Rex has revealed it is in advanced negotiations with an APAC investment firm to secure $150 million so it can launch flights between Sydney, Melbourne and Brisbane in March next year.
The deal would see PAG Asia Capital initially invest $50 million in secured convertible notes that could allow it to hold 23 per cent of Rex’s shares by December.
Rex’s executive chairman, Lim Kim Hai, said, “With PAG’s support, I have every reason to believe that Rex can successfully launch its domestic major city jet operations.”
After the initial investment, the regional carrier would then be able to draw down the remaining $100 million over three years, which would see PAG then hold 48 per cent of the business.
The deal, based on current issued share capital, is subject to due diligence being completed and a review by an independent expert.
“PAG is a well-respected and highly successful investment group which manages more than US$40 billion on behalf of major global institutional investors,” said Kim Hai. “I am encouraged by the progress of Rex’s negotiations to date with an investor of PAG’s reputation and experience.”
In May, the airline announced its ambitious plans to take on Qantas and Virgin by expanding its network to service Australian capital city routes, including the coveted Golden Triangle – between Melbourne, Sydney and Brisbane.

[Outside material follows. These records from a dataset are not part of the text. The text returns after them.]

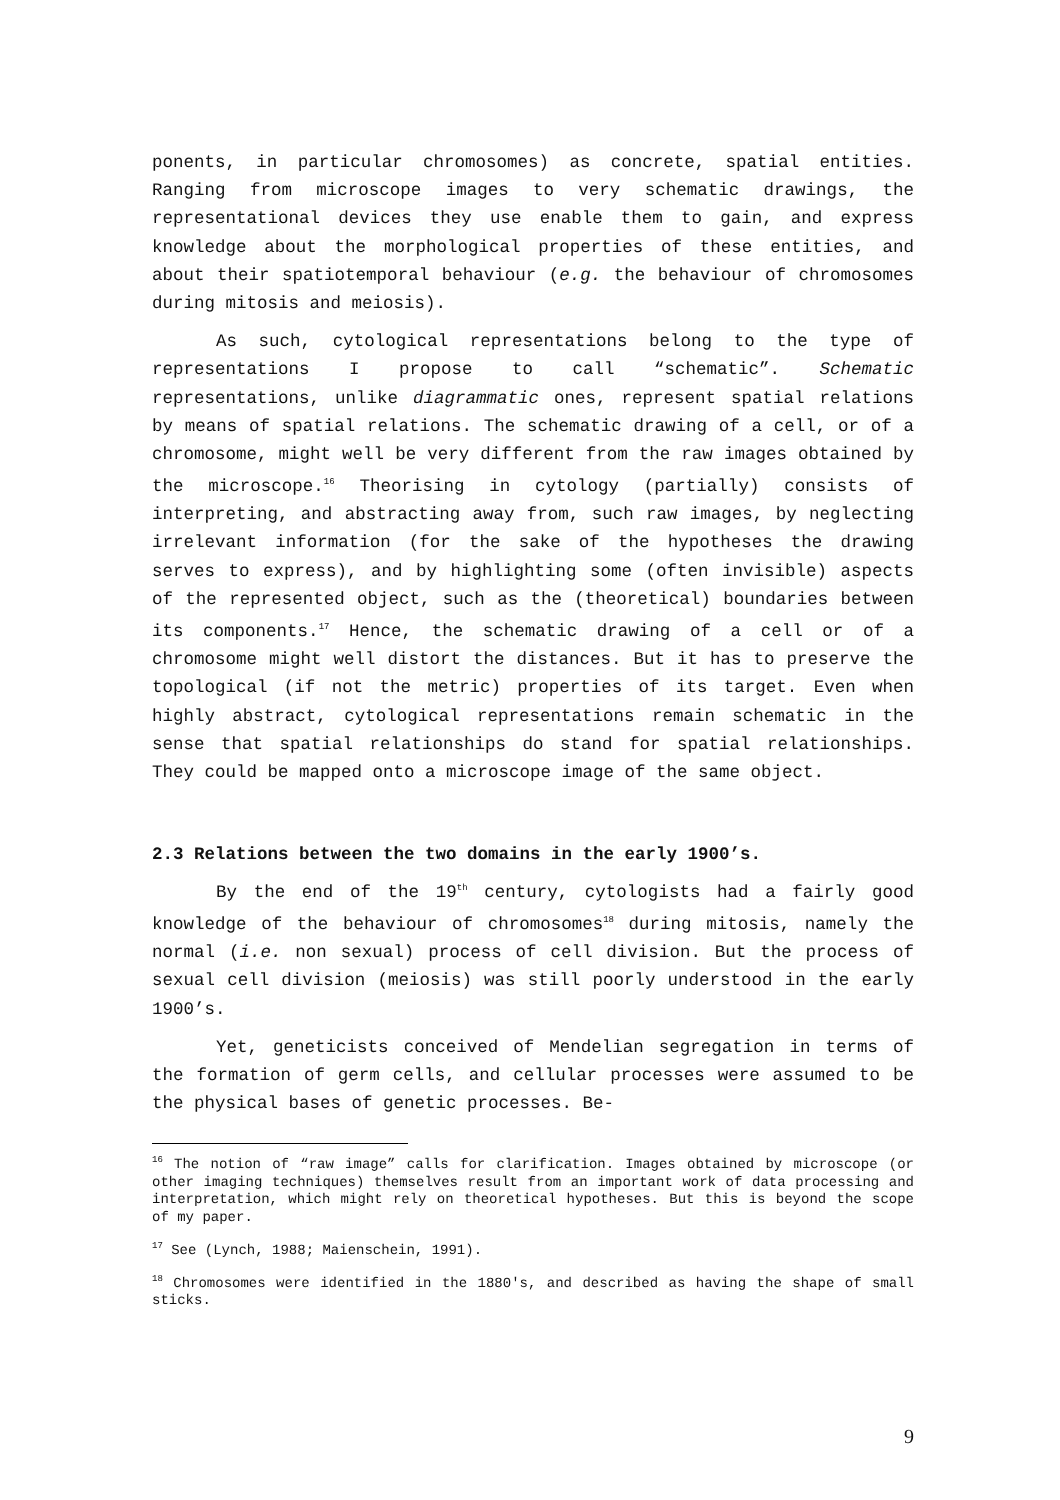ponents, in particular chromosomes) as concrete, spatial entities. Ranging from microscope images to very schematic drawings, the representational devices they use enable them to gain, and express knowledge about the morphological properties of these entities, and about their spatiotemporal behaviour (e.g. the behaviour of chromosomes during mitosis and meiosis).
As such, cytological representations belong to the type of representations I propose to call “schematic”. Schematic representations, unlike diagrammatic ones, represent spatial relations by means of spatial relations. The schematic drawing of a cell, or of a chromosome, might well be very different from the raw images obtained by the microscope.<sup>16</sup> Theorising in cytology (partially) consists of interpreting, and abstracting away from, such raw images, by neglecting irrelevant information (for the sake of the hypotheses the drawing serves to express), and by highlighting some (often invisible) aspects of the represented object, such as the (theoretical) boundaries between its components.<sup>17</sup> Hence, the schematic drawing of a cell or of a chromosome might well distort the distances. But it has to preserve the topological (if not the metric) properties of its target. Even when highly abstract, cytological representations remain schematic in the sense that spatial relationships do stand for spatial relationships. They could be mapped onto a microscope image of the same object.
2.3 Relations between the two domains in the early 1900’s.
By the end of the 19<sup>th</sup> century, cytologists had a fairly good knowledge of the behaviour of chromosomes<sup>18</sup> during mitosis, namely the normal (i.e. non sexual) process of cell division. But the process of sexual cell division (meiosis) was still poorly understood in the early 1900’s.
Yet, geneticists conceived of Mendelian segregation in terms of the formation of germ cells, and cellular processes were assumed to be the physical bases of genetic processes. Be-
<sup>16</sup> The notion of “raw image” calls for clarification. Images obtained by microscope (or other imaging techniques) themselves result from an important work of data processing and interpretation, which might rely on theoretical hypotheses. But this is beyond the scope of my paper.
<sup>17</sup> See (Lynch, 1988; Maienschein, 1991).
<sup>18</sup> Chromosomes were identified in the 1880's, and described as having the shape of small sticks.
9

Speculation later linked the airline to the purchase of 10 Boeing 737s from Virgin Australia.
The news that a deal for new routes might be close comes after Rex recorded an underlying profit before tax of $250,000 and an increase in revenue, from $318 million last year to $322 million in FY20, despite the coronavirus crisis.
The positive results also marked a remarkable turnaround from March, when Rex warned it would have no choice but to announce the “shutting down of its network” if it didn’t receive financial aid, even threatening to stop transporting COVID-19 testing samples.

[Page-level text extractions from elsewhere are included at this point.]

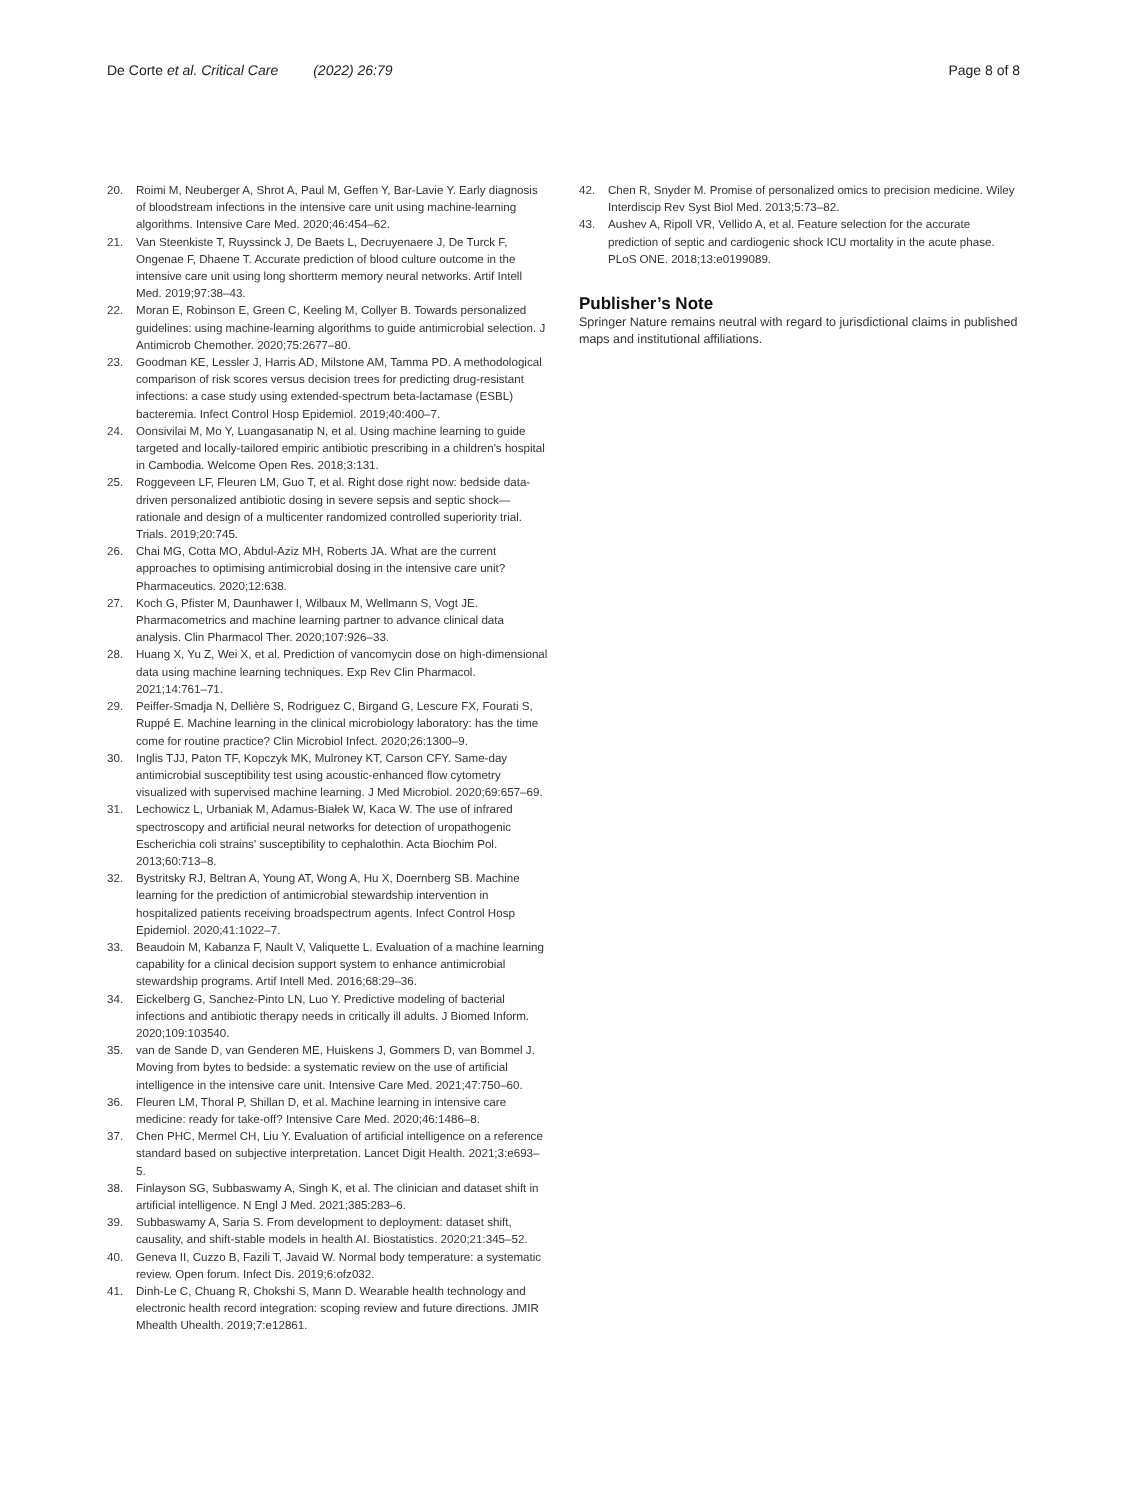De Corte et al. Critical Care (2022) 26:79
Page 8 of 8
20. Roimi M, Neuberger A, Shrot A, Paul M, Geffen Y, Bar-Lavie Y. Early diagnosis of bloodstream infections in the intensive care unit using machine-learning algorithms. Intensive Care Med. 2020;46:454–62.
21. Van Steenkiste T, Ruyssinck J, De Baets L, Decruyenaere J, De Turck F, Ongenae F, Dhaene T. Accurate prediction of blood culture outcome in the intensive care unit using long shortterm memory neural networks. Artif Intell Med. 2019;97:38–43.
22. Moran E, Robinson E, Green C, Keeling M, Collyer B. Towards personalized guidelines: using machine-learning algorithms to guide antimicrobial selection. J Antimicrob Chemother. 2020;75:2677–80.
23. Goodman KE, Lessler J, Harris AD, Milstone AM, Tamma PD. A methodological comparison of risk scores versus decision trees for predicting drug-resistant infections: a case study using extended-spectrum beta-lactamase (ESBL) bacteremia. Infect Control Hosp Epidemiol. 2019;40:400–7.
24. Oonsivilai M, Mo Y, Luangasanatip N, et al. Using machine learning to guide targeted and locally-tailored empiric antibiotic prescribing in a children's hospital in Cambodia. Welcome Open Res. 2018;3:131.
25. Roggeveen LF, Fleuren LM, Guo T, et al. Right dose right now: bedside data-driven personalized antibiotic dosing in severe sepsis and septic shock—rationale and design of a multicenter randomized controlled superiority trial. Trials. 2019;20:745.
26. Chai MG, Cotta MO, Abdul-Aziz MH, Roberts JA. What are the current approaches to optimising antimicrobial dosing in the intensive care unit? Pharmaceutics. 2020;12:638.
27. Koch G, Pfister M, Daunhawer I, Wilbaux M, Wellmann S, Vogt JE. Pharmacometrics and machine learning partner to advance clinical data analysis. Clin Pharmacol Ther. 2020;107:926–33.
28. Huang X, Yu Z, Wei X, et al. Prediction of vancomycin dose on high-dimensional data using machine learning techniques. Exp Rev Clin Pharmacol. 2021;14:761–71.
29. Peiffer-Smadja N, Dellière S, Rodriguez C, Birgand G, Lescure FX, Fourati S, Ruppé E. Machine learning in the clinical microbiology laboratory: has the time come for routine practice? Clin Microbiol Infect. 2020;26:1300–9.
30. Inglis TJJ, Paton TF, Kopczyk MK, Mulroney KT, Carson CFY. Same-day antimicrobial susceptibility test using acoustic-enhanced flow cytometry visualized with supervised machine learning. J Med Microbiol. 2020;69:657–69.
31. Lechowicz L, Urbaniak M, Adamus-Białek W, Kaca W. The use of infrared spectroscopy and artificial neural networks for detection of uropathogenic Escherichia coli strains' susceptibility to cephalothin. Acta Biochim Pol. 2013;60:713–8.
32. Bystritsky RJ, Beltran A, Young AT, Wong A, Hu X, Doernberg SB. Machine learning for the prediction of antimicrobial stewardship intervention in hospitalized patients receiving broadspectrum agents. Infect Control Hosp Epidemiol. 2020;41:1022–7.
33. Beaudoin M, Kabanza F, Nault V, Valiquette L. Evaluation of a machine learning capability for a clinical decision support system to enhance antimicrobial stewardship programs. Artif Intell Med. 2016;68:29–36.
34. Eickelberg G, Sanchez-Pinto LN, Luo Y. Predictive modeling of bacterial infections and antibiotic therapy needs in critically ill adults. J Biomed Inform. 2020;109:103540.
35. van de Sande D, van Genderen ME, Huiskens J, Gommers D, van Bommel J. Moving from bytes to bedside: a systematic review on the use of artificial intelligence in the intensive care unit. Intensive Care Med. 2021;47:750–60.
36. Fleuren LM, Thoral P, Shillan D, et al. Machine learning in intensive care medicine: ready for take-off? Intensive Care Med. 2020;46:1486–8.
37. Chen PHC, Mermel CH, Liu Y. Evaluation of artificial intelligence on a reference standard based on subjective interpretation. Lancet Digit Health. 2021;3:e693–5.
38. Finlayson SG, Subbaswamy A, Singh K, et al. The clinician and dataset shift in artificial intelligence. N Engl J Med. 2021;385:283–6.
39. Subbaswamy A, Saria S. From development to deployment: dataset shift, causality, and shift-stable models in health AI. Biostatistics. 2020;21:345–52.
40. Geneva II, Cuzzo B, Fazili T, Javaid W. Normal body temperature: a systematic review. Open forum. Infect Dis. 2019;6:ofz032.
41. Dinh-Le C, Chuang R, Chokshi S, Mann D. Wearable health technology and electronic health record integration: scoping review and future directions. JMIR Mhealth Uhealth. 2019;7:e12861.
42. Chen R, Snyder M. Promise of personalized omics to precision medicine. Wiley Interdiscip Rev Syst Biol Med. 2013;5:73–82.
43. Aushev A, Ripoll VR, Vellido A, et al. Feature selection for the accurate prediction of septic and cardiogenic shock ICU mortality in the acute phase. PLoS ONE. 2018;13:e0199089.
Publisher’s Note
Springer Nature remains neutral with regard to jurisdictional claims in published maps and institutional affiliations.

The strong performance was in part attributed to the company accepting $62.1 million of government grants, including JobKeeper and regional aviation bailouts.
This led to Qantas chief executive Alan Joyce attacking Rex for accepting the handouts before unveiling plans to expand its network. “That doesn’t feel right,” said Joyce. “That doesn’t seem right.”
Rex fired back, stating Joyce was “misinformed by his advisers” and arguing that it was impossible to use the COVID-19 payments for improper means because they are “strictly audited” by Ernst & Young.